Thread (13 messages) 13 messages, 5 authors, 2017-11-24

Re: [PATCH] bcache: recover data from backing device when read request hit clean

From: Michael Lyle <hidden>
Date: 2017-11-18 00:57:41
Also in: linux-block

Rui Hua--

Thanks for the clarification.  You're correct, it doesn't get called,
and it goes to read_complete.  However, read_error should probably get
called.  How would you suggest handling this-- should we initially set
read_dirty_data true and clear it if it is all clean?  (and change the
condition to properly go into the error path).  As it is, the patch
makes things no worse but the error path is very unsafe.

Mike

On Thu, Nov 16, 2017 at 8:25 PM, Rui Hua [off-list ref] wrote:
Hi, Michael--

Thanks for the quickly reply.

If the metadata on the cache device was NOT correctly read,
cached_dev_read_error() will not be called, so the recovery check will
not be executed. so this patch is safe.
s->iop.error was not set when faild to read metadata on the cache
device, so the  cached_dev_bio_complete() will be called instead of
cached_dev_read_error()

2017-11-17 12:02 GMT+08:00 Michael Lyle [off-list ref]:
quoted
Hi, Rui Hua--

On 11/16/2017 07:51 PM, Rui Hua wrote:
quoted
In this patch, we use s->read_dirty_data to judge whether the read
request hit dirty data in cache device, it is safe to reread data from
the backing device when the read request hit clean data.
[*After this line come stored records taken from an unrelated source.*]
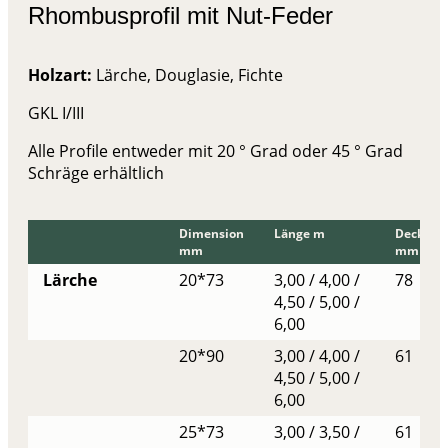
Rhombusprofil mit Nut-Feder
Holzart:
Lärche, Douglasie, Fichte
GKL I/III
Alle Profile entweder mit 20 ° Grad oder 45 ° Grad
Schräge erhältlich
Dimension
Länge m
Deckbrei
mm
mm
Lärche
20*73
3,00 / 4,00 /
78
4,50 / 5,00 /
6,00
20*90
3,00 / 4,00 /
61
4,50 / 5,00 /
6,00
25*73
3,00 / 3,50 /
61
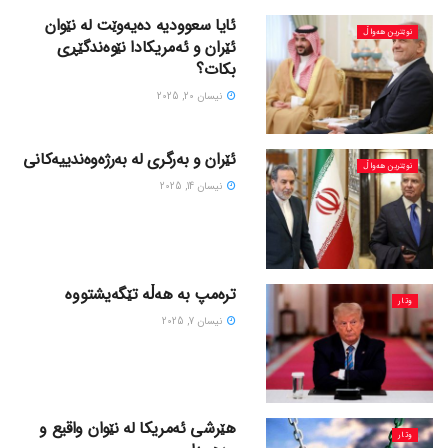
ئایا سعوودیە دەیەوێت لە نێوان
نوێترین هەواڵ
ئێران و ئەمریکادا نێوەندگێڕی
بکات؟
نیسان 20, 2025
ئێران و بەرگری لە بەرژەوەندییەکانی
نوێترین هەواڵ
نیسان 14, 2025
ترەمپ بە هەڵە تێگەیشتووە
وتار
نیسان 7, 2025
هێرشی ئەمریکا لە نێوان واقیع و
وتار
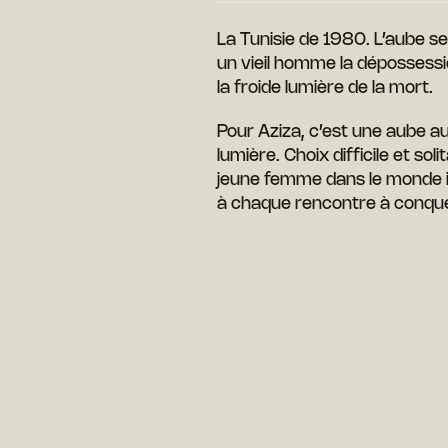
La Tunisie de 1980. L’aube se
un vieil homme la dépossessi
la froide lumière de la mort.
Pour Aziza, c’est une aube aus
lumière. Choix difficile et so
jeune femme dans le monde i
à chaque rencontre à conqué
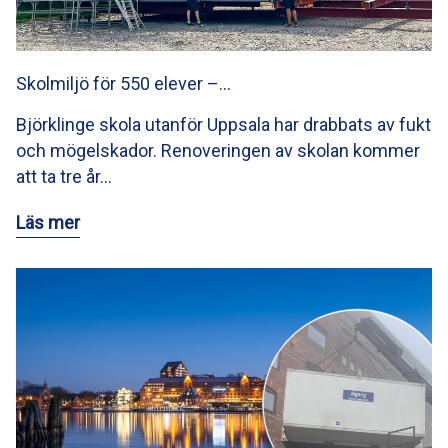
Skolmiljö för 550 elever –…
Björklinge skola utanför Uppsala har drabbats av fukt
och mögelskador. Renoveringen av skolan kommer
att ta tre år…
Läs mer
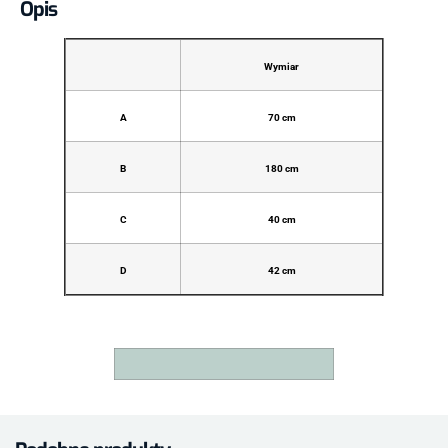
Opis
Wymiar
A
70 cm
B
180 cm
C
40 cm
D
42 cm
This can not
only handle cache read race, but also recover data when failed read
request from cache device.
I haven't read over all of this yet, to understand the read race.  But
this change can't be safe-- read_dirty_data only is set to true if the
metadata on the cache device is correctly read.  If that fails, the flag
may not be set and we could read stale data on the backing device.